DIRECTIONS FOR THIS TASK:
Exclude all pictures, then copy each of the records exactly as written.

Start of SOURCE MATERIAL

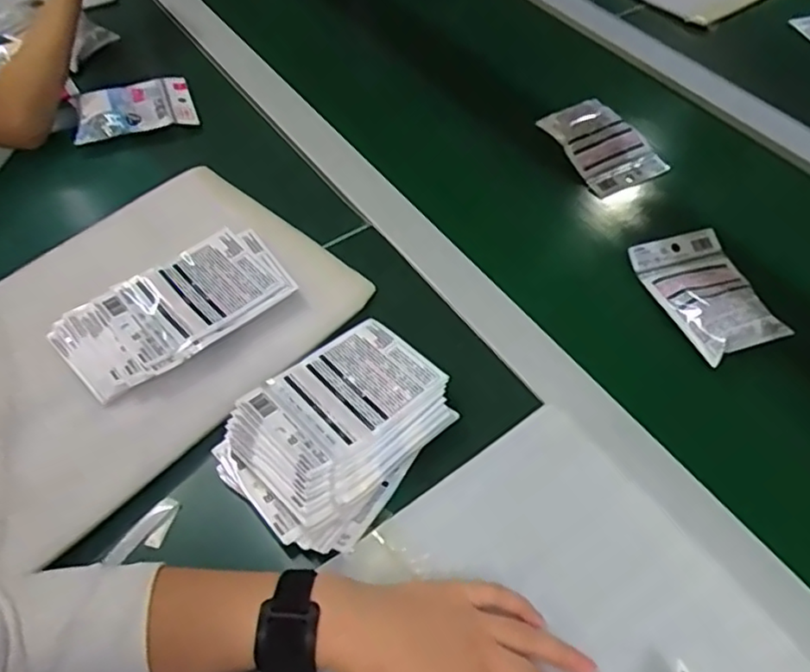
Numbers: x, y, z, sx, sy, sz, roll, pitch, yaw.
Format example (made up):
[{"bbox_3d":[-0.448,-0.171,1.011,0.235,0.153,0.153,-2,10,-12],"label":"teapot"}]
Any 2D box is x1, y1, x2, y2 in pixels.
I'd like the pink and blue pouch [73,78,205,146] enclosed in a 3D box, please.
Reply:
[{"bbox_3d":[-0.310,-0.262,0.736,0.130,0.025,0.078,-16,63,-19],"label":"pink and blue pouch"}]

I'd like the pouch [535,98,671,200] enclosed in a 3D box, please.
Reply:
[{"bbox_3d":[0.224,-0.217,0.732,0.096,0.032,0.123,-28,59,-18],"label":"pouch"}]

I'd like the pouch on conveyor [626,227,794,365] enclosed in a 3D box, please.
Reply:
[{"bbox_3d":[0.280,-0.044,0.595,0.092,0.019,0.134,-19,56,-13],"label":"pouch on conveyor"}]

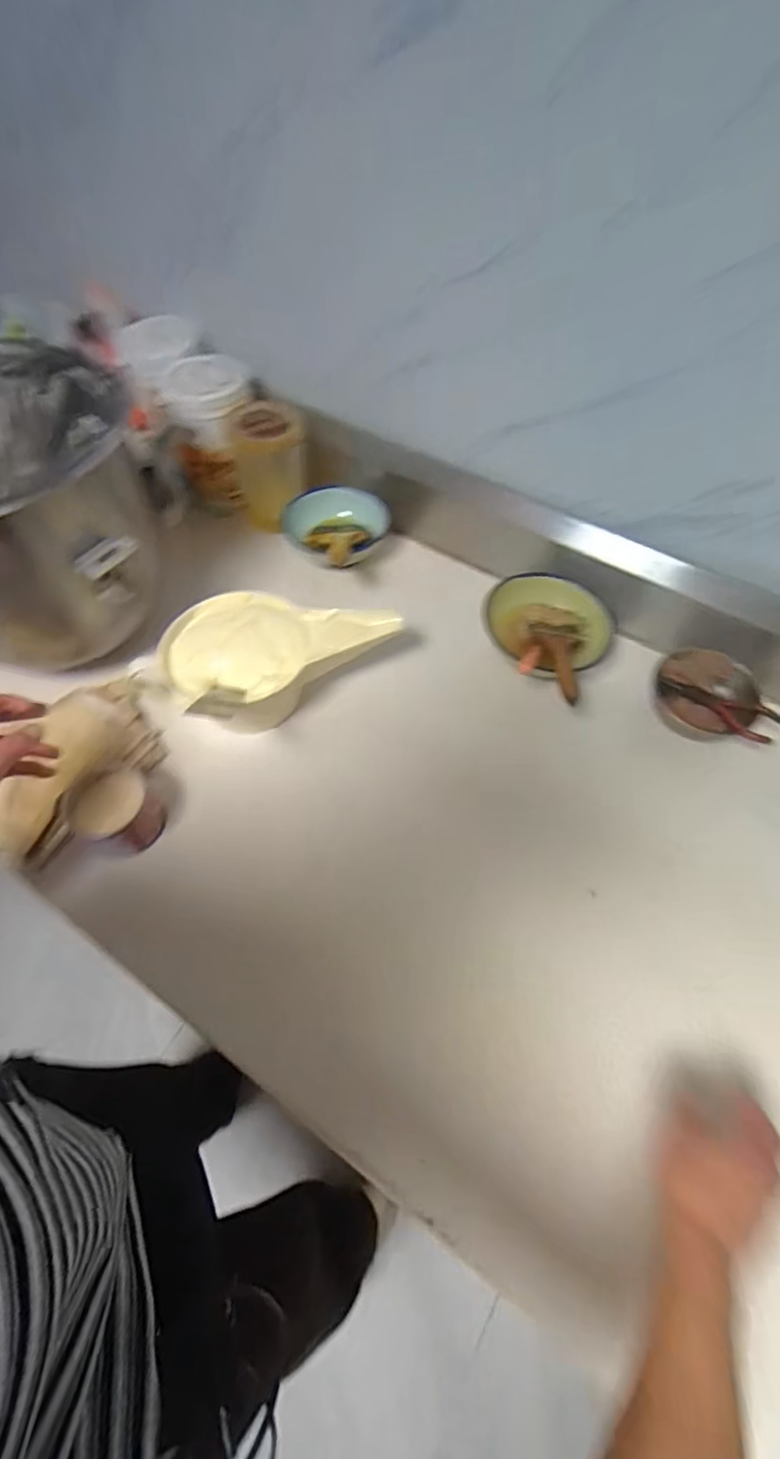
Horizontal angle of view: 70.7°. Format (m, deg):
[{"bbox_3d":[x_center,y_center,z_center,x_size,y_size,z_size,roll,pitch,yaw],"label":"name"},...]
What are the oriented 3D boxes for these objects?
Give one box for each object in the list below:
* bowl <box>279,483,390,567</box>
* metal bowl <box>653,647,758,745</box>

End of SOURCE MATERIAL

ANSWER BOX:
Numbers: x, y, z, sx, sy, sz, roll, pitch, yaw.
Format example (made up):
[{"bbox_3d":[-0.448,-0.171,1.011,0.235,0.153,0.153,-2,10,-12],"label":"teapot"}]
Any 2D box is x1, y1, x2, y2 in pixels.
I'd like the pink and blue pouch [73,78,205,146] enclosed in a 3D box, please.
Reply:
[{"bbox_3d":[-0.310,-0.262,0.736,0.130,0.025,0.078,-16,63,-19],"label":"pink and blue pouch"}]

I'd like the pouch [535,98,671,200] enclosed in a 3D box, please.
Reply:
[{"bbox_3d":[0.224,-0.217,0.732,0.096,0.032,0.123,-28,59,-18],"label":"pouch"}]

I'd like the pouch on conveyor [626,227,794,365] enclosed in a 3D box, please.
Reply:
[{"bbox_3d":[0.280,-0.044,0.595,0.092,0.019,0.134,-19,56,-13],"label":"pouch on conveyor"}]

Horizontal angle of view: 70.7°. Format (m, deg):
[{"bbox_3d":[x_center,y_center,z_center,x_size,y_size,z_size,roll,pitch,yaw],"label":"name"},...]
What are the oriented 3D boxes for these objects?
Give one box for each object in the list below:
* bowl <box>279,483,390,567</box>
* metal bowl <box>653,647,758,745</box>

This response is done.